ドラッグ文学から雑草ドラッグへ

ドラッグ文学から雑草ドラッグへ

以前なろう小説の『異自然世界の非常食』を紹介したけれど、1年半ぶりに完結していたこの作品の更新があって、なにごとかと覗いてみた。ところが、いったい何を書きたかったのかよくわからず、作者の活動報告を読んでもピンとこない。

そこで活動報告にあった同人誌「煙遊びと煙薬」というのをググってみたところ、作者の現在の活動拠点らしきサイト、「薬草協会 – 世界の草花、正しく用いて健康に」にたどり着き、今回の更新内容がドラッグでのトリップを描いているということを理解できた。

ここは薬草協会といって、ハーブティーや新種の漢方の安全な用い方を研究しているサイトです。

ハーブティーといっても、ただのハーブティーではありません。ペルーの伝統的な薬草の組み合わせで、鬱病や社会不安、PTSDや発達障害における二次障害などの心の諸問題を解決しようとしています。

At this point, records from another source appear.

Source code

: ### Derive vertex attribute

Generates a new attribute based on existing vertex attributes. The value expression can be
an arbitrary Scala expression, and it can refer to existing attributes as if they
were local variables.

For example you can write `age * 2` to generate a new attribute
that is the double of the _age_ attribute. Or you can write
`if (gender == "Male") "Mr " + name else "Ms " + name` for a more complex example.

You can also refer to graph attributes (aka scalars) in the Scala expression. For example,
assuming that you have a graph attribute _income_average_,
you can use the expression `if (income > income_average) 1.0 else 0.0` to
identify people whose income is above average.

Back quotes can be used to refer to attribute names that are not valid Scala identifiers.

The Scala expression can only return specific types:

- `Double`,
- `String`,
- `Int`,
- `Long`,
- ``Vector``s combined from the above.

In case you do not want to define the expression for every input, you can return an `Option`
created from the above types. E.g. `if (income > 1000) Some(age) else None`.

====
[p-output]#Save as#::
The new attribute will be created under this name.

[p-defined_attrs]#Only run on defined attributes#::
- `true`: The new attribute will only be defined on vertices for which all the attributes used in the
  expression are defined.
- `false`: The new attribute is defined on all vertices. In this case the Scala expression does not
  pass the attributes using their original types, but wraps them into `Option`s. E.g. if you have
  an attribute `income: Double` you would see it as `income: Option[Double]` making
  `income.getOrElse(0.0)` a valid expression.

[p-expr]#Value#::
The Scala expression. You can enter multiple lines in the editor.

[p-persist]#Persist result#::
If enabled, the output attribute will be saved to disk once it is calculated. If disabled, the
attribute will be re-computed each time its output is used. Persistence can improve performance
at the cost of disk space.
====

情報源: 薬草協会 – 世界の草花、正しく用いて健康に

読んでみる限り、そこらの雑草や薬物投与して栽培した草を吸引してトリップしてみようというサイトで、その体当たり感覚が存分に楽しめるけれども、自分でやる気にはなれないなぁ、という感じ。かなり逝ってしまっているけれど、妙に理性的でもあり、1950〜60年代のドラッグ文化を、生理学的な分析も含めながら社会適合の方向に持って行こうとしていて、そのアンバランスさが面白い。

神様のお告げを聞く人が毎回1割近くいるけれど、

①あいつらはしばしば詐称する。

オレオレ詐欺のようなものと考えてください。
大体は天照大神の名前を使ってくる場合が多いです。
中には分体のようなホンモノくさい神もいますが、大方は子供か狐狸の類です。

証明不可能な「主観的事実」について – 薬草協会より

などと窘めていて興味深い。それでいて神様の存在自体は否定しておらず、ドラッグとスピリチュアルは相変わらず近しいものなのだと思い知らされる。

ネット小説を楽しんだこともあり、無料で手に入る抜粋版を500円で購入して読んでみたけれど、いやはやホントに興味深い内容だった。ただし版面構成がなってないので内容云々よりも「俺に製版させて!」的な感想が先に立ってしまったけれども。

煙遊びと煙薬4巻

基金、またはとらのあなページ(専売)で手に入ります

情報源: 本 – 薬草協会

  ということで、今後の活動を生温く、距離をおいて見守っていきたいと思った次第だ(そうでない向きはフォーラムお茶会などで接触なさってくださいませ)。